**Required action:** Please repeat the listing exactly, with every line intact.

====== Exercise data ======

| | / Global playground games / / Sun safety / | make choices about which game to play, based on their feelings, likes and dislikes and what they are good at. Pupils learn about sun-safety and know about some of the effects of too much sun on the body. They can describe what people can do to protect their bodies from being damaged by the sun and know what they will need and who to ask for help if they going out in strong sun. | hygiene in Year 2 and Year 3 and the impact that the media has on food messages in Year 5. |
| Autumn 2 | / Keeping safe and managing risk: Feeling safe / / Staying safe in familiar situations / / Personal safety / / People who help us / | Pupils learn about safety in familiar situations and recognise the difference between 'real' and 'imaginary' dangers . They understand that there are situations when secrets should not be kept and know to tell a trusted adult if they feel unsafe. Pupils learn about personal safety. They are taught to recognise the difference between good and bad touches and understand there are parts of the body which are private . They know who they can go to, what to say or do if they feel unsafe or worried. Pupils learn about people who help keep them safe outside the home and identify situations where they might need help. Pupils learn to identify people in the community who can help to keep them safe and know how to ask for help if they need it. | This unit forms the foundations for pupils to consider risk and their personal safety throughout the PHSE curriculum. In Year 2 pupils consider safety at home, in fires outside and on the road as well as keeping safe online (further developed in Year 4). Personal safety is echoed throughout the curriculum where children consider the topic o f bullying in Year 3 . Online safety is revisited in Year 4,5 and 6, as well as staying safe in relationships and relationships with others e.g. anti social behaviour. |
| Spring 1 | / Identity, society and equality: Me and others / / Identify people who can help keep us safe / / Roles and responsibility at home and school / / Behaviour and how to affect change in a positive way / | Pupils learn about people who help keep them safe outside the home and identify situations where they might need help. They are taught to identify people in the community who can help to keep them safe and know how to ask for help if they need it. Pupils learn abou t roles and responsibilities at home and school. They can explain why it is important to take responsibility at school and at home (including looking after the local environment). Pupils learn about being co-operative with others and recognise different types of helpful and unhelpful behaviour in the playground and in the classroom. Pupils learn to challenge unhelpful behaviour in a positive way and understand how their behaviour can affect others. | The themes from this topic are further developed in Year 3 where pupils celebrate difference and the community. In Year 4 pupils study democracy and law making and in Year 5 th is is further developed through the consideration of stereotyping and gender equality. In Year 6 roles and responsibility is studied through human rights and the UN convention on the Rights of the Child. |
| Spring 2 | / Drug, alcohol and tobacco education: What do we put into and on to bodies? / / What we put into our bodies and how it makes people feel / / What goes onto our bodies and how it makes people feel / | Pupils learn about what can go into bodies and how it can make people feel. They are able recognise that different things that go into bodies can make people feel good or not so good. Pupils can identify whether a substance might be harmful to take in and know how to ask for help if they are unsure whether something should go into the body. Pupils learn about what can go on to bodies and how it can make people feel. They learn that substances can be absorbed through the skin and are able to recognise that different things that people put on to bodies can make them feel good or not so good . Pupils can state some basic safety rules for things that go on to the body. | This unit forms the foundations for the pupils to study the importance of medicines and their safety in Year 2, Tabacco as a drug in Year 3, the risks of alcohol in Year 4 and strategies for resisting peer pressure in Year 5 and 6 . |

======

**Your response:**
| | / Global playground games / / Sun safety / | make choices about which game to play, based on their feelings, likes and dislikes and what they are good at. Pupils learn about sun-safety and know about some of the effects of too much sun on the body. They can describe what people can do to protect their bodies from being damaged by the sun and know what they will need and who to ask for help if they going out in strong sun. | hygiene in Year 2 and Year 3 and the impact that the media has on food messages in Year 5. |
| Autumn 2 | / Keeping safe and managing risk: Feeling safe / / Staying safe in familiar situations / / Personal safety / / People who help us / | Pupils learn about safety in familiar situations and recognise the difference between 'real' and 'imaginary' dangers . They understand that there are situations when secrets should not be kept and know to tell a trusted adult if they feel unsafe. Pupils learn about personal safety. They are taught to recognise the difference between good and bad touches and understand there are parts of the body which are private . They know who they can go to, what to say or do if they feel unsafe or worried. Pupils learn about people who help keep them safe outside the home and identify situations where they might need help. Pupils learn to identify people in the community who can help to keep them safe and know how to ask for help if they need it. | This unit forms the foundations for pupils to consider risk and their personal safety throughout the PHSE curriculum. In Year 2 pupils consider safety at home, in fires outside and on the road as well as keeping safe online (further developed in Year 4). Personal safety is echoed throughout the curriculum where children consider the topic o f bullying in Year 3 . Online safety is revisited in Year 4,5 and 6, as well as staying safe in relationships and relationships with others e.g. anti social behaviour. |
| Spring 1 | / Identity, society and equality: Me and others / / Identify people who can help keep us safe / / Roles and responsibility at home and school / / Behaviour and how to affect change in a positive way / | Pupils learn about people who help keep them safe outside the home and identify situations where they might need help. They are taught to identify people in the community who can help to keep them safe and know how to ask for help if they need it. Pupils learn abou t roles and responsibilities at home and school. They can explain why it is important to take responsibility at school and at home (including looking after the local environment). Pupils learn about being co-operative with others and recognise different types of helpful and unhelpful behaviour in the playground and in the classroom. Pupils learn to challenge unhelpful behaviour in a positive way and understand how their behaviour can affect others. | The themes from this topic are further developed in Year 3 where pupils celebrate difference and the community. In Year 4 pupils study democracy and law making and in Year 5 th is is further developed through the consideration of stereotyping and gender equality. In Year 6 roles and responsibility is studied through human rights and the UN convention on the Rights of the Child. |
| Spring 2 | / Drug, alcohol and tobacco education: What do we put into and on to bodies? / / What we put into our bodies and how it makes people feel / / What goes onto our bodies and how it makes people feel / | Pupils learn about what can go into bodies and how it can make people feel. They are able recognise that different things that go into bodies can make people feel good or not so good. Pupils can identify whether a substance might be harmful to take in and know how to ask for help if they are unsure whether something should go into the body. Pupils learn about what can go on to bodies and how it can make people feel. They learn that substances can be absorbed through the skin and are able to recognise that different things that people put on to bodies can make them feel good or not so good . Pupils can state some basic safety rules for things that go on to the body. | This unit forms the foundations for the pupils to study the importance of medicines and their safety in Year 2, Tabacco as a drug in Year 3, the risks of alcohol in Year 4 and strategies for resisting peer pressure in Year 5 and 6 . |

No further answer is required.